Hz. Nuh, Hz. İbrâhîm, Hz. Musa, Hz. İsa ve Peygamber Efendimiz (S.A.V), hepsi tek bir şeriatın sahibiymişler. Kur'ân-ı Kerim'deki şeriat dizaynına baktığımız zaman, burada Allah'ın koyduğu kaideler var: Namaz kılmak, hepsinde var. Zikir yapmak, hepsinde var, hepsinde farz kılınmış. Namaz kılmak, oruç tutmak, zekât vermek, hacca gitmek, kelime-i şahadet getirmek, sonra zikir.

Sevgili kardeşlerim! Allahû Tealâ'ya teslim olmak, konunun en önemli yönü. Bütün insanlar için ne yapılması lâzım? Allahû Tealâ'nın dizaynı içerisinde yapılası lâzımgelen şey, Allah'a ulaşmayı mutlaka ama mutlaka dilemek.

Sevgili kardeşlerim! Hepimizde bir emanet var. Allah, bütün insanlara doğar doğmaz ruhundan üfürüyor. Allahû Tealâ Secde Suresinde buyuruyor ki:

32/SECDE-9: Summe sevvâhu ve nefeha fîhi min rûhihî ve ceale lekumus sem’a vel ebsâre vel efidete, kalîlen mâ teşkurûn(teşkurûne).

Sonra (Allah), onu dizayn etti ve onun içine (vechin, fizik vücudun içine) ruhundan üfürdü ve sizler için sem’î (işitme hassası), basar (görme hassası) ve fuad (idrak etme hassası) kıldı. Ne kadar az şükrediyorsunuz.


Allahû Tealâ: "Onun (insanın) içine ruhumdan üfürdüm." diyor.

Bütüne baktığımız zaman Tevrat'ta da İncil'de de Kur'ân'da da aynı muhtevayı görüyoruz.

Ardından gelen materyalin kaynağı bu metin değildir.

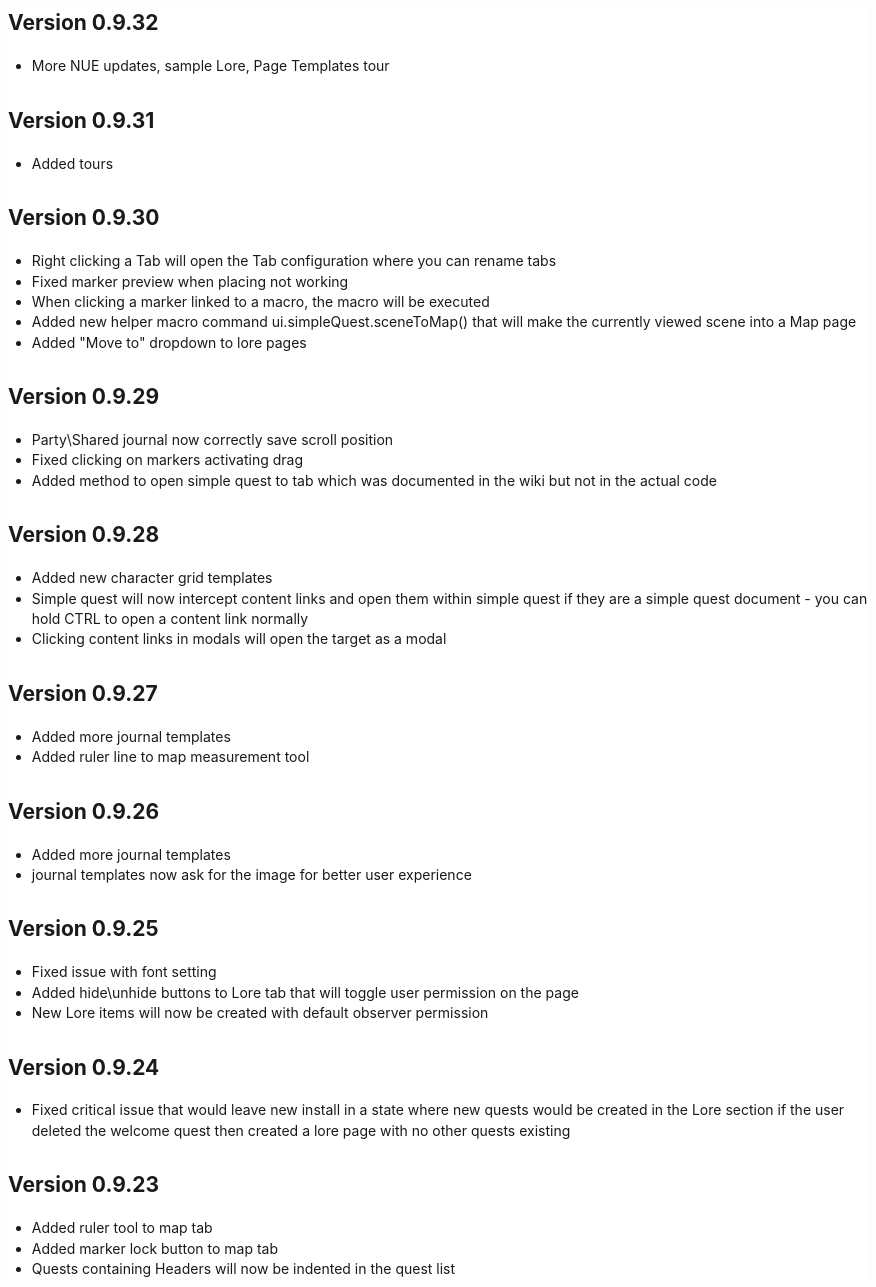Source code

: ## Version 0.9.32
- More NUE updates, sample Lore, Page Templates tour

## Version 0.9.31
- Added tours

## Version 0.9.30
- Right clicking a Tab will open the Tab configuration where you can rename tabs
- Fixed marker preview when placing not working
- When clicking a marker linked to a macro, the macro will be executed
- Added new helper macro command ui.simpleQuest.sceneToMap() that will make the currently viewed scene into a Map page
- Added "Move to" dropdown to lore pages

## Version 0.9.29
- Party\Shared journal now correctly save scroll position
- Fixed clicking on markers activating drag
- Added method to open simple quest to tab which was documented in the wiki but not in the actual code

## Version 0.9.28
- Added new character grid templates
- Simple quest will now intercept content links and open them within simple quest if they are a simple quest document - you can hold CTRL to open a content link normally
- Clicking content links in modals will open the target as a modal

## Version 0.9.27
- Added more journal templates
- Added ruler line to map measurement tool

## Version 0.9.26
- Added more journal templates
- journal templates now ask for the image for better user experience

## Version 0.9.25
- Fixed issue with font setting
- Added hide\unhide buttons to Lore tab that will toggle user permission on the page
- New Lore items will now be created with default observer permission

## Version 0.9.24
- Fixed critical issue that would leave new install in a state where new quests would be created in the Lore section if the user deleted the welcome quest then created a lore page with no other quests existing

## Version 0.9.23
- Added ruler tool to map tab
- Added marker lock button to map tab
- Quests containing Headers will now be indented in the quest list
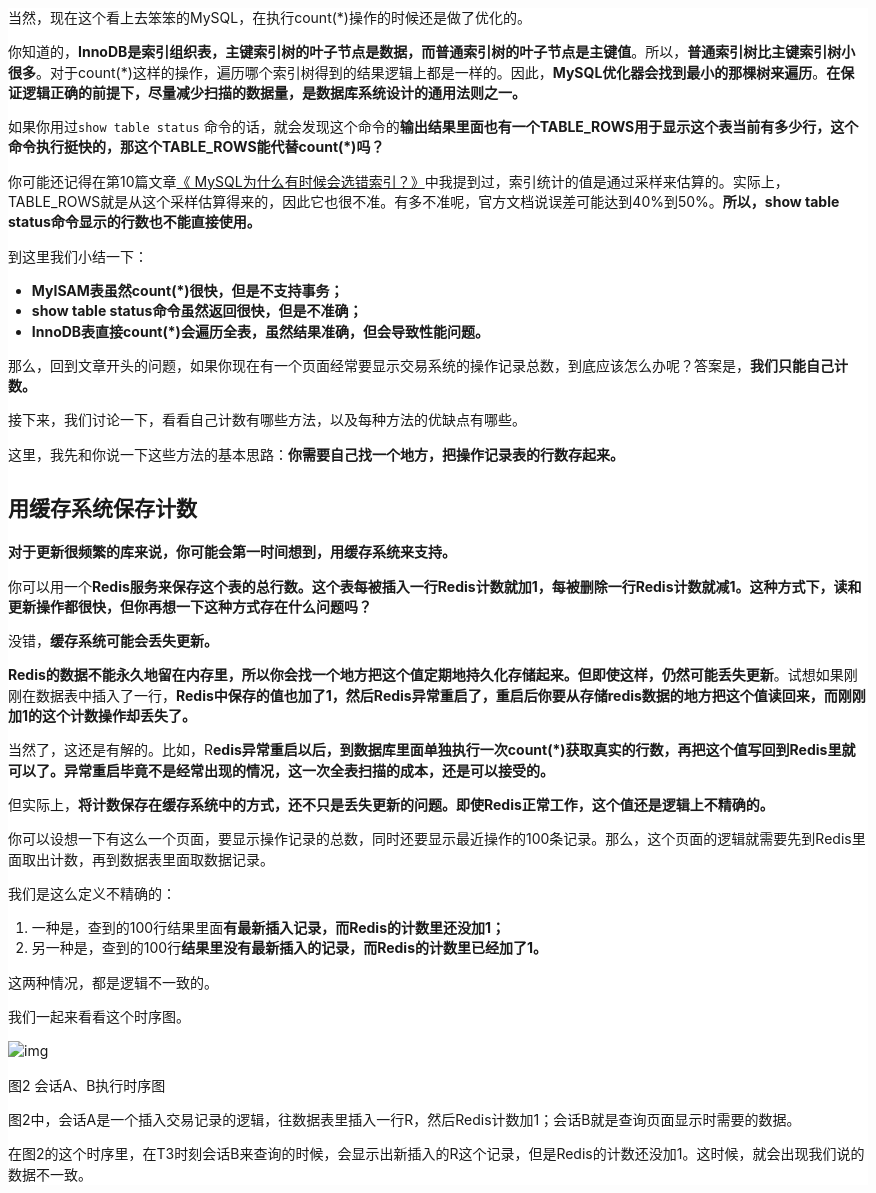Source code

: 当然，现在这个看上去笨笨的MySQL，在执行count(*)操作的时候还是做了优化的。

你知道的，**InnoDB是索引组织表，主键索引树的叶子节点是数据，而普通索引树的叶子节点是主键值**。所以，**普通索引树比主键索引树小很多**。对于count(*)这样的操作，遍历哪个索引树得到的结果逻辑上都是一样的。因此，**MySQL优化器会找到最小的那棵树来遍历**。**在保证逻辑正确的前提下，尽量减少扫描的数据量，是数据库系统设计的通用法则之一。**

如果你用过`show table status` 命令的话，就会发现这个命令的**输出结果里面也有一个TABLE_ROWS用于显示这个表当前有多少行，这个命令执行挺快的，那这个TABLE_ROWS能代替count(*)吗？**

你可能还记得在第10篇文章[《 MySQL为什么有时候会选错索引？》](https://time.geekbang.org/column/article/71173)中我提到过，索引统计的值是通过采样来估算的。实际上，TABLE_ROWS就是从这个采样估算得来的，因此它也很不准。有多不准呢，官方文档说误差可能达到40%到50%。**所以，show table status命令显示的行数也不能直接使用。**

到这里我们小结一下：

- **MyISAM表虽然count(*)很快，但是不支持事务；**
- **show table status命令虽然返回很快，但是不准确；**
- **InnoDB表直接count(*)会遍历全表，虽然结果准确，但会导致性能问题。**

那么，回到文章开头的问题，如果你现在有一个页面经常要显示交易系统的操作记录总数，到底应该怎么办呢？答案是，**我们只能自己计数。**

接下来，我们讨论一下，看看自己计数有哪些方法，以及每种方法的优缺点有哪些。

这里，我先和你说一下这些方法的基本思路：**你需要自己找一个地方，把操作记录表的行数存起来。**





## 用缓存系统保存计数

**对于更新很频繁的库来说，你可能会第一时间想到，用缓存系统来支持。**

你可以用一个**Redis服务来保存这个表的总行数。这个表每被插入一行Redis计数就加1，每被删除一行Redis计数就减1。这种方式下，读和更新操作都很快，但你再想一下这种方式存在什么问题吗？**

没错，**缓存系统可能会丢失更新。**

**Redis的数据不能永久地留在内存里，所以你会找一个地方把这个值定期地持久化存储起来。但即使这样，仍然可能丢失更新**。试想如果刚刚在数据表中插入了一行，**Redis中保存的值也加了1，然后Redis异常重启了，重启后你要从存储redis数据的地方把这个值读回来，而刚刚加1的这个计数操作却丢失了。**

当然了，这还是有解的。比如，R**edis异常重启以后，到数据库里面单独执行一次count(*)获取真实的行数，再把这个值写回到Redis里就可以了。异常重启毕竟不是经常出现的情况，这一次全表扫描的成本，还是可以接受的。**

但实际上，**将计数保存在缓存系统中的方式，还不只是丢失更新的问题。即使Redis正常工作，这个值还是逻辑上不精确的。**

你可以设想一下有这么一个页面，要显示操作记录的总数，同时还要显示最近操作的100条记录。那么，这个页面的逻辑就需要先到Redis里面取出计数，再到数据表里面取数据记录。

我们是这么定义不精确的：

1. 一种是，查到的100行结果里面**有最新插入记录，而Redis的计数里还没加1；**
2. 另一种是，查到的100行**结果里没有最新插入的记录，而Redis的计数里已经加了1。**

这两种情况，都是逻辑不一致的。

我们一起来看看这个时序图。

![img](https://static001.geekbang.org/resource/image/39/33/39898af053695dad37227d71ae288e33.png)

图2 会话A、B执行时序图

图2中，会话A是一个插入交易记录的逻辑，往数据表里插入一行R，然后Redis计数加1；会话B就是查询页面显示时需要的数据。

在图2的这个时序里，在T3时刻会话B来查询的时候，会显示出新插入的R这个记录，但是Redis的计数还没加1。这时候，就会出现我们说的数据不一致。
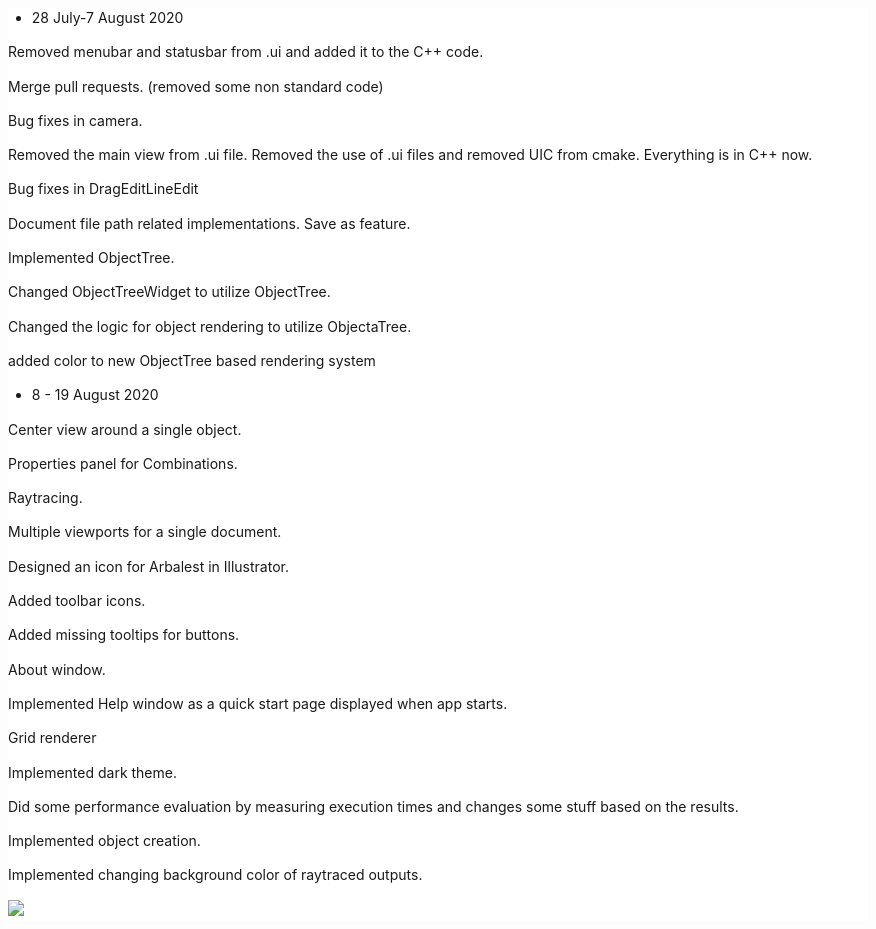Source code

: -   28 July-7 August 2020

Removed menubar and statusbar from .ui and added it to the C++ code.

Merge pull requests. (removed some non standard code)

Bug fixes in camera.

Removed the main view from .ui file. Removed the use of .ui files and
removed UIC from cmake. Everything is in C++ now.

Bug fixes in DragEditLineEdit

Document file path related implementations. Save as feature.

Implemented ObjectTree.

Changed ObjectTreeWidget to utilize ObjectTree.

Changed the logic for object rendering to utilize ObjectaTree.

added color to new ObjectTree based rendering system

-   8 - 19 August 2020

Center view around a single object.

Properties panel for Combinations.

Raytracing.

Multiple viewports for a single document.

Designed an icon for Arbalest in Illustrator.

Added toolbar icons.

Added missing tooltips for buttons.

About window.

Implemented Help window as a quick start page displayed when app starts.

Grid renderer

Implemented dark theme.

Did some performance evaluation by measuring execution times and changes
some stuff based on the results.

Implemented object creation.

Implemented changing background color of raytraced outputs.

![](/wiki/user/img/arbalest6.png)
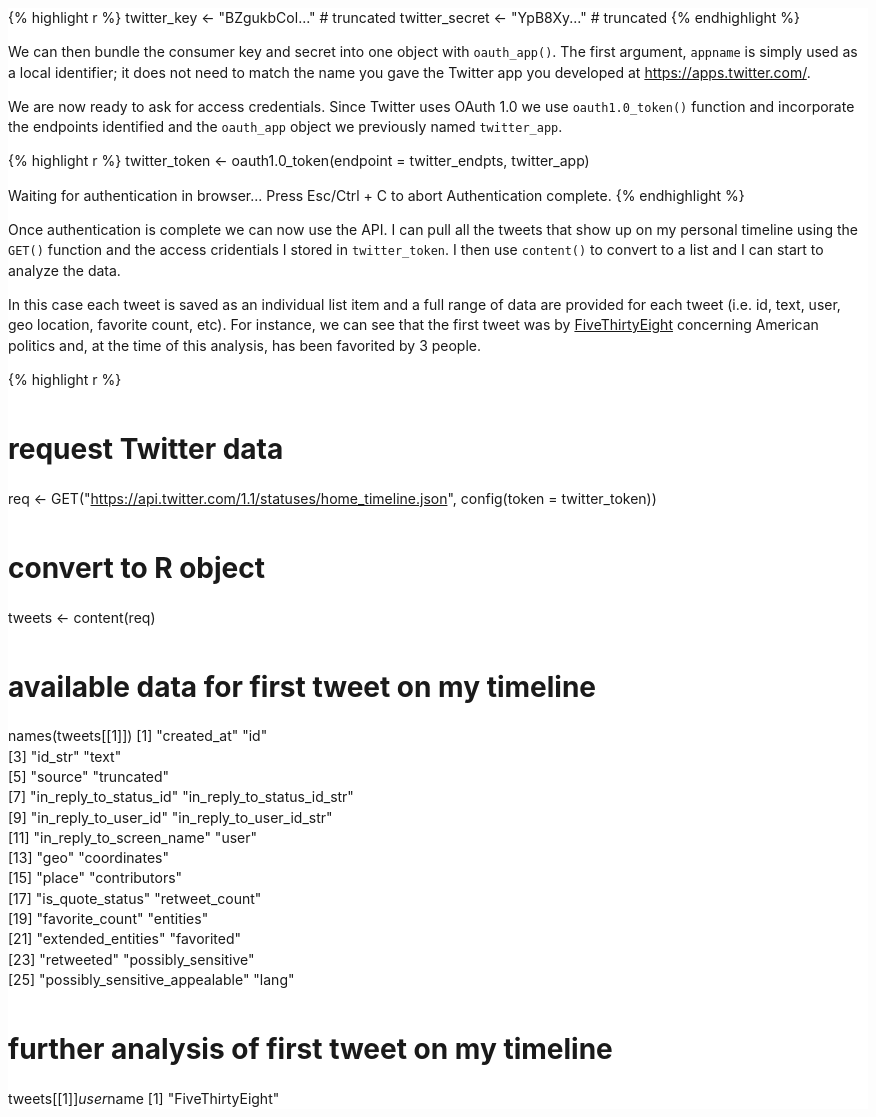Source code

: 


{% highlight r %}
twitter_key <- "BZgukbCol..."   # truncated
twitter_secret <- "YpB8Xy..."   # truncated
{% endhighlight %}

We can then bundle the consumer key and secret into one object with `oauth_app()`. The first argument, `appname` is simply used as a local identifier; it does not need to match the name you gave the Twitter app you developed at https://apps.twitter.com/.



We are now ready to ask for access credentials. Since Twitter uses OAuth 1.0 we use `oauth1.0_token()` function and incorporate the endpoints identified and the `oauth_app` object we previously named `twitter_app`.


{% highlight r %}
twitter_token <- oauth1.0_token(endpoint = twitter_endpts, twitter_app)

Waiting for authentication in browser...
Press Esc/Ctrl + C to abort
Authentication complete.
{% endhighlight %}

Once authentication is complete we can now use the API. I can pull all the tweets that show up on my personal timeline using the `GET()` function and the access cridentials I stored in `twitter_token`.  I then use `content()` to convert to a list and I can start to analyze the data.

In this case each tweet is saved as an individual list item and a full range of data are provided for each tweet (i.e. id, text, user, geo location, favorite count, etc). For instance, we can see that the first tweet was by [FiveThirtyEight](http://fivethirtyeight.com/) concerning American politics and, at the time of this analysis, has been favorited by 3 people.


{% highlight r %}
# request Twitter data
req <- GET("https://api.twitter.com/1.1/statuses/home_timeline.json",
           config(token = twitter_token))

# convert to R object
tweets <- content(req)

# available data for first tweet on my timeline
names(tweets[[1]])
 [1] "created_at"                    "id"                           
 [3] "id_str"                        "text"                         
 [5] "source"                        "truncated"                    
 [7] "in_reply_to_status_id"         "in_reply_to_status_id_str"    
 [9] "in_reply_to_user_id"           "in_reply_to_user_id_str"      
[11] "in_reply_to_screen_name"       "user"                         
[13] "geo"                           "coordinates"                  
[15] "place"                         "contributors"                 
[17] "is_quote_status"               "retweet_count"                
[19] "favorite_count"                "entities"                     
[21] "extended_entities"             "favorited"                    
[23] "retweeted"                     "possibly_sensitive"           
[25] "possibly_sensitive_appealable" "lang" 

# further analysis of first tweet on my timeline
tweets[[1]]$user$name
[1] "FiveThirtyEight"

O, emanetini geri istiyor. Eğer geri vermezsek öldüğümüz zaman Azrail (A.S) ve O'nun takımı geliyor, emaneti alıp sahibine (Allah'a) ulaştırıyorlar. Ama Allah'ın istediği o değil ki. Allahû Tealâ dünya hayatını yaşarken bunu yapmamızı istiyor. Üstelik de diyor ki: "Ey benim insan adını verdiğim en üst seviyedeki kullarım!" Yarattığı bütün mahlûkatın içinde Allah'a en yakın olan insandır. Neden? Çünkü sadece insana Allah'ın ruh üfürdüğünü biliyoruz. Allahû Tealâ sadece insana ruhundan üfürmüş. Ne meleklerde ne hayvanlarda ne de başka bir yaratıkta Allah'ın ruhu mevcut değil. Sadece insanda!

Allah Âdem (A.S)'ı yaratıyor ve O'nun içine ruhundan üfürüyor. İnsan, kâinatta Allah'ın ruhunu muhtevasında bulundurmak şerefine nail olan tek mahlûk.

Sevgili kardeşlerim! Olay buysa, kâinattaki Allah'ın ruhunu taşımaya lâyık olan tek mahlûk olmak, biz insanlara nasip olduysa bundan çok büyük bir mutluluk duymamız gerekmez mi? Neden insanlar birbirlerine düşman olurlar? Neden harpler olur? Neden insanlar birbirlerine kötülük ederler? Hep şeytanın nefsteki afetler sebebiyle insanların arasına sokmayı başardığı kin ve nefretin sonuçları bunlar.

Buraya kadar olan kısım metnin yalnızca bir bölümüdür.